Vie de famille

lise-rose

Aujourd'hui, c'est visite chez l'orthopédiste. J'ai pris 3 rendez-vous à la suite et je regrette déjà. Ca saute, ça crie, ça se dispute. Et on est encore à la maison. Dans 10 minutes, on doit y être. Ca va être chaud. On arrive au pas de course. Le cabinet se trouve dans une maison 4 façades. Chouette, on fait un petit tour de la maison en courant parce qu'on n'est pas du tout en retard. « Eh, il y a une Porsche. Tu es sûre que c'est ici ? ».

Je sonne et la porte s'ouvre sur la salle d'attente. « Ahhh, ça pue la fleur moisie ici ? » « mais c'est quoi cet endroit ! », « mais maman on est dans une sorte de musée ou quoi ? ». « Et dire qu'on doit rester 3 fois 15 minutes, ce qui fait 45 minutes ! Comme si on n'avait pas des choses plus intéressantes à faire ! ». Je fais les gros yeux pour qu'ils se taisent. Impossible. La statue argentée d'un homme qui ressemble à un cerf est trop tentante à toucher.
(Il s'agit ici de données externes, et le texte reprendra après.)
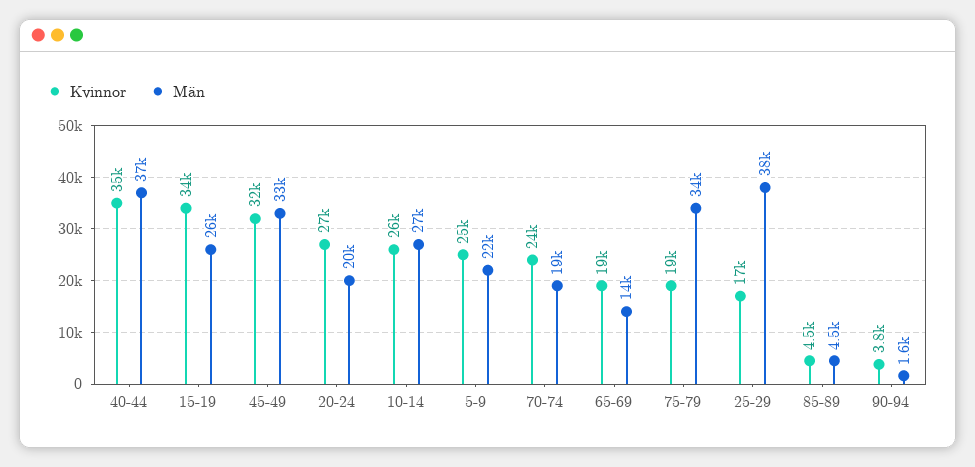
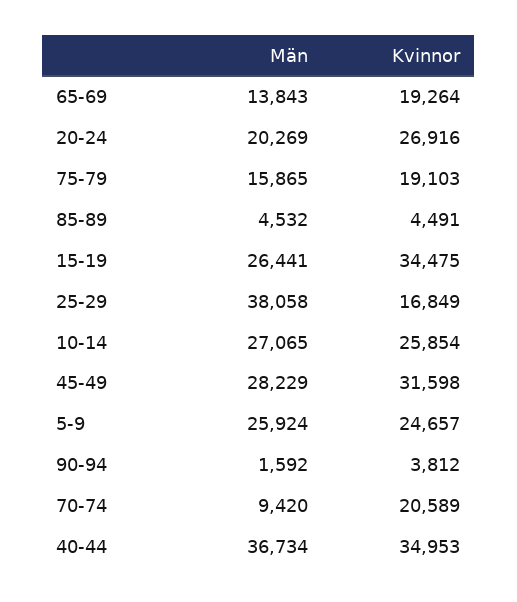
  {
    "Kvinnor": {
      "40-44": 34953,
      "15-19": 34475,
      "45-49": 31598,
      "20-24": 26916,
      "10-14": 25854,
      "5-9": 24657,
-     "70-74": 24000,
+     "70-74": 20589,
      "65-69": 19264,
      "75-79": 19103,
      "25-29": 16849,
      "85-89": 4491,
      "90-94": 3812
    },
    "Män": {
      "40-44": 36734,
      "15-19": 26441,
-     "45-49": 33000,
+     "45-49": 28229,
      "20-24": 20269,
      "10-14": 27065,
-     "5-9": 22000,
+     "5-9": 25924,
-     "70-74": 19000,
+     "70-74": 9420,
      "65-69": 13843,
-     "75-79": 34000,
+     "75-79": 15865,
      "25-29": 38058,
      "85-89": 4532,
      "90-94": 1592
    }
  }

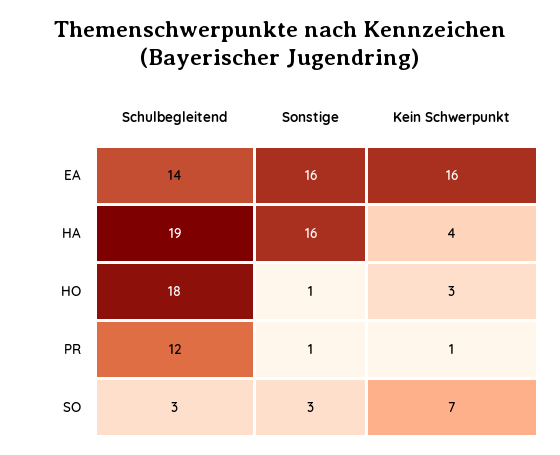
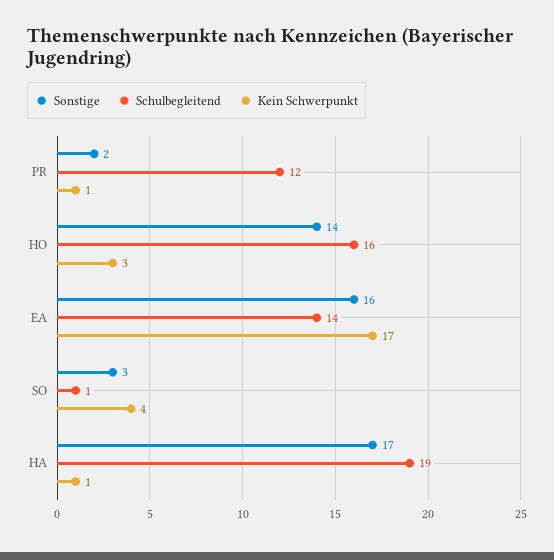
  {
    "Schulbegleitend": {
      "EA": 14,
      "HA": 19,
-     "HO": 18,
+     "HO": 16,
      "PR": 12,
-     "SO": 3
+     "SO": 1
    },
    "Sonstige": {
      "EA": 16,
-     "HA": 16,
+     "HA": 17,
-     "HO": 1,
+     "HO": 14,
-     "PR": 1,
+     "PR": 2,
      "SO": 3
    },
    "Kein Schwerpunkt": {
-     "EA": 16,
+     "EA": 17,
-     "HA": 4,
+     "HA": 1,
      "HO": 3,
      "PR": 1,
-     "SO": 7
+     "SO": 4
    }
  }

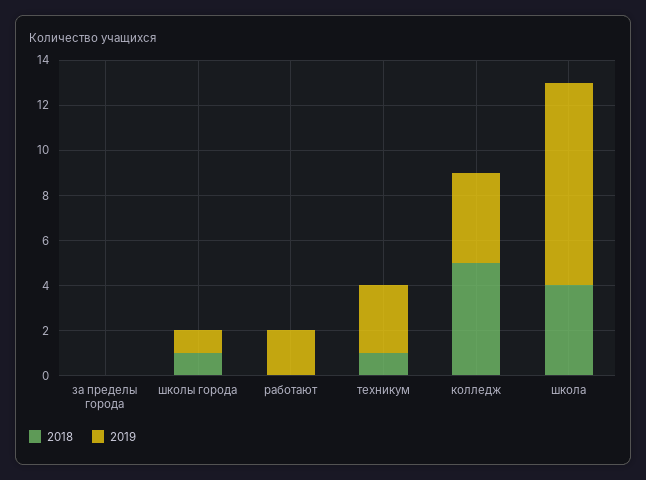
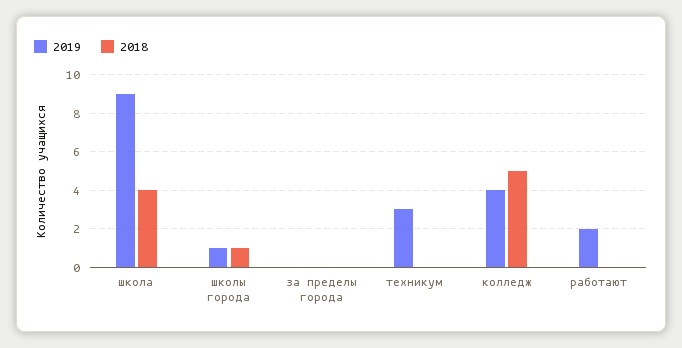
  {
    "2018": {
      "за пределы города": 0,
      "школы города": 1,
      "работают": 0,
-     "техникум": 1,
+     "техникум": 0,
      "колледж": 5,
      "школа": 4
    },
    "2019": {
      "за пределы города": 0,
      "школы города": 1,
      "работают": 2,
      "техникум": 3,
      "колледж": 4,
      "школа": 9
    }
  }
Et ces longues tiges à côté de la porte du docteur, ça ressemble à des ongles de sorcières. Dégoutant. Une porte avec un panneau privé, c'est certain que là derrière, il doit y avoir des trucs intéressants. Je les oblige à s'asseoir, priant pour ne pas devoir attendre trop longtemps au risque de voir le bel homme-cerf par terre.

Ouf, c'est à notre tour. Ils s'engouffrent dans le cabinet comme s'ils allaient à la cour de récréation. Nous ne sommes pas au cirque malheureusement. Ils espéraient peut-être voir un éléphant rose. Il n'y a qu'un beau bureau en acajou et une table d'auscultation. Il y règne une atmosphère feng shui ou plutôt, il y régnait une atmosphère feng shui il y a 30 secondes.

Le médecin commence par la plus jeune. Il lui demande sa date de naissance. « Je suis née en 2010 ». Mais peut-elle préciser le jour ? Du haut de ses 8 ans, elle le regarde comme si elle avait affaire un à parfait ignare et lui répond. «Ben, un mercredi, un jeudi,… je ne sais pas moi docteur ! Chaque année ce jour change ! Vous le savez non ?». J'ai l'impression de recevoir un seau d'eau froide sur la tête. Le médecin ne bouge pas. Je fais semblant de ne pas avoir compris et je réponds : le 29 mars. « Mais maman, le 29 mars est une date pas un jour ».

Bon, là, je pense que le pire est passé. Je me détends un peu. La petite saute sur la table d'auscultation et se couche sur le dos, comme demandé. Elle soulève son t-shirt et dit d'une manière tout à fait théâtrale : « voilà, je suis prête pour recevoir le bébé ». J'avale de travers. La honte totale s'abat sur moi. Les deux autres éclatent de rire. Le médecin, toujours silencieux, regarde ses pieds puis lui demande de se mettre debout sur un cube transparent. « Eh, regardez, je vole ». Je me fâche pour qu'elle arrête d'agiter ses bras comme un gros oiseau qui apprendrait trop tard à voler. Les deux autres sont toujours morts de rire, pensant au bébé qu'elle pourrait recevoir d'un orthopédiste aux chaussures qui reluisent et à la chemise bien ajustée. Quand est-ce que mon calvaire va finir ? La petite, c'est terminé.

Au tour du deuxième. Son prénom ? Il s'appelle Soprano et est né en 2017 évidemment. Je vois le médecin s'impatienter. « Serait-il possible d'être un peu sérieux? » Je fais mes grands yeux encore plus grands. Voilà qu'il veut aussi voler. Oui, il fait du basket. Non, il n'a pas mal aux pieds parce qu'il a des chaussures spéciales qui sautent. Je respire. C'est presque fini.

La troisième devrait être plus sage. Elle n'arrête pas de rigoler, agitée par un fou rire qui ne veut pas s'arrêter. Elle n'arrive pas à rester droite tellement son corps rigole. Le médecin parle de plus en plus sèchement. Je tape sur sa jambe pour qu'elle arrête de rigoler.

Ouf, soulagement, c'est terminé. Le médecin rédige le papier pour le remboursement. Ils remettent leurs chaussures. La petite commence à me parler, comme si le médecin était parti à 2 kilomètres. « Maman, ce docteur est très intelligent ! Il sait plein de trucs. Ca doit être comme un super héro. Tu sais, j'aime beaucoup ce docteur. C'est quand qu'on peut revenir ? ». Je vois le visage soulagé du médecin me dire que tout va bien, qu'ils ne doivent absolument, mais absolument pas revenir.